On constate avec regret que la poésie s’adresse maintenant à un public de niche, même dans un pays qui a une forte tradition poétique comme la République Tchèque ; en deux ans, le seul volume qui a été publié est une édition bilingue de compositions de Pier Paolo Pasolini, traduits par A. Flemrová et T. Maras. Par conséquent, les auteurs de poésie contemporaine suscitent bien peu d’intérêt.

Dans la littérature de genre, les romans policiers ont eu beaucoup de succès ; parmi ceux-ci on peut citer Fiori sopra l’inferno d’Ilaria Tuti (traduction H. Lergetporer), Addicted de Paolo Roversi (traduction T. Sieglová), Uccidi il padre de Sandrone Dazieri (traduction S. Baroni), Il giorno dei morti. L’autunno del commissario Ricciardi de Maurizio de Giovanni (traduction H. Schwarzová) et Il suggeritore de Donato Carrisi (traduction M. Štefková). Le roman historique marche aussi très bien ; en deux ans ont été publiés : Le passioni dell’anima de Raffaele Simone, Romolo, il primo re de F. Forte et G. Anselmi, traduits par E. Klímová ; La ragazza che toccava il cielo de Luca Di Fulvio (traduction M. Bárová) ; Giacomo Casanova: la sonata dei cuori infranti (traduction H. Tůmová) et I Medici: decadenza di una famiglia (traduction P. Najmanová) de Matteo Strukul, qui complète la tétralogie publiée sur les Médicis. Pour finir on peut citer aussi le roman policier historique La misura dell’uomo, de Marco Malvaldi (traduction S. Flemrová)

Autre fait intéressant, l’intérêt croissant pour la bande dessinée. À l’inverse de ce qui se passe avec la fiction, ce sont plutôt les auteurs considérés comme classiques qui sont publiés en tchèque, comme Hugo Pratt (traduit par A. Flemrová) et Guido Crepax, mais aussi Milo Manara (traduits par D. Steublová), et les jeunes auteurs Adriano Barone et Officina infernale (traduction A. Jacková). Un volume de Zero Calcare a aussi été publié en 2018, mais traduit cette fois de l’anglais.
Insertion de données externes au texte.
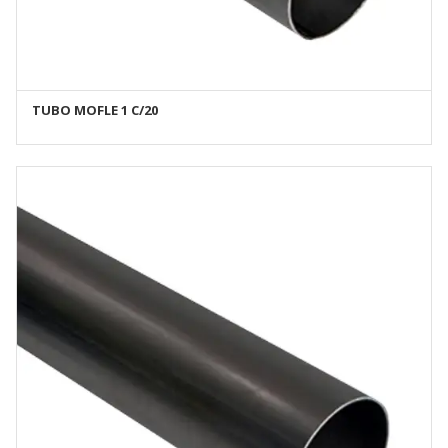
TUBO MOFLE 1 C/20
AÑADIR AL CARRITO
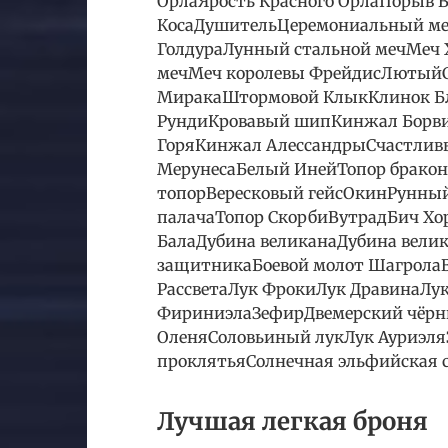
ОрлаЯрость Красного ОрлаПорыв 
КосаДушительЦеремониальный ме
ГолдураЛунный стальной мечМеч 
мечМеч королевы ФрейдисЛютыйС
МиракаШтормовой КлыкКлинок Б
РундиКровавый шипКинжал Борв
ГоряКинжал АлессандрыСчастлив
МерунесаБелый ИнейТопор брако
топорВересковый гейсОкинРунный
палачаТопор СкорбиВутрадБич Хо
БалаДубина великанаДубина вели
защитникаБоевой молот Шагрола
РассветаЛук ФрокиЛук ДравинаЛу
ФириниэлаЗефирДвемерский чёрны
ОленяСоловьиный лукЛук Ауриэля
проклятьяСолнечная эльфийская 
Лучшая легкая броня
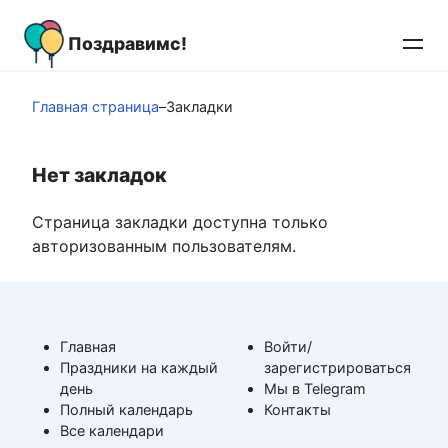
Перейти
к
Поздравимс!
контенту
Главная страница
–
Закладки
Нет закладок
Страница закладки доступна только
авторизованным пользователям.
Главная
Войти/
Праздники на каждый
зарегистрироваться
день
Мы в Telegram
Полный календарь
Контакты
Все календари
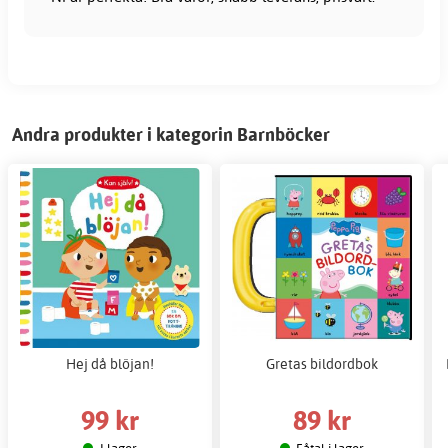
Andra produkter i kategorin Barnböcker
Hej då blöjan!
Gretas bildordbok
99 kr
89 kr
I lager
Fåtal i lager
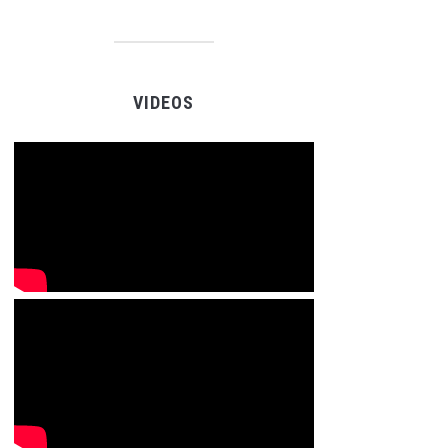
VIDEOS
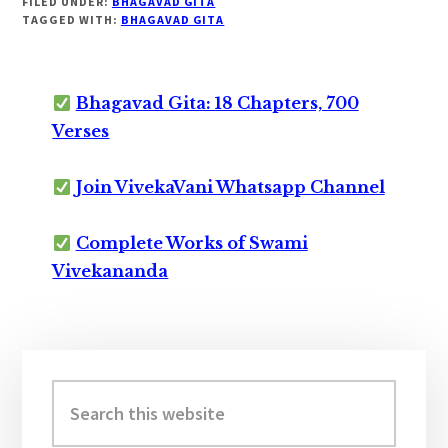
FILED UNDER:
BHAGAVAD GITA
TAGGED WITH:
BHAGAVAD GITA
Bhagavad Gita: 18 Chapters, 700
Verses
Join VivekaVani Whatsapp Channel
Complete Works of Swami
Vivekananda
Primary
Sidebar
Search
this
website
L’année 2020 a évidemment été difficile pour le secteur de l’édition en République Tchèque. Plusieurs nouveautés sont sorties alors que les librairies fermaient et de nombreuses publications ont été reportées ; beaucoup de programmes éditoriaux ont été supprimés, la Foire du Livre de Prague qui se tient chaque année au printemps a été annulée et de nombreux auteurs ont dû renoncer à rencontrer leur public. Les éditeurs sont plus regardants envers les achats de droits ou ont tout simplement interrompu les négociations.

Les conséquences de la pandémie sur le secteur de l’édition se feront peut-être davantage sentir dans les années à venir. Entre 2019 et 2020, environ 70 livres italiens – pour la plupart des nouveautés et quelques rééditions – ont été publiés. Dans un pays qui compte dix millions d’habitants et a donc un nombre de lecteurs limité c’est un chiffre plus que satisfaisant.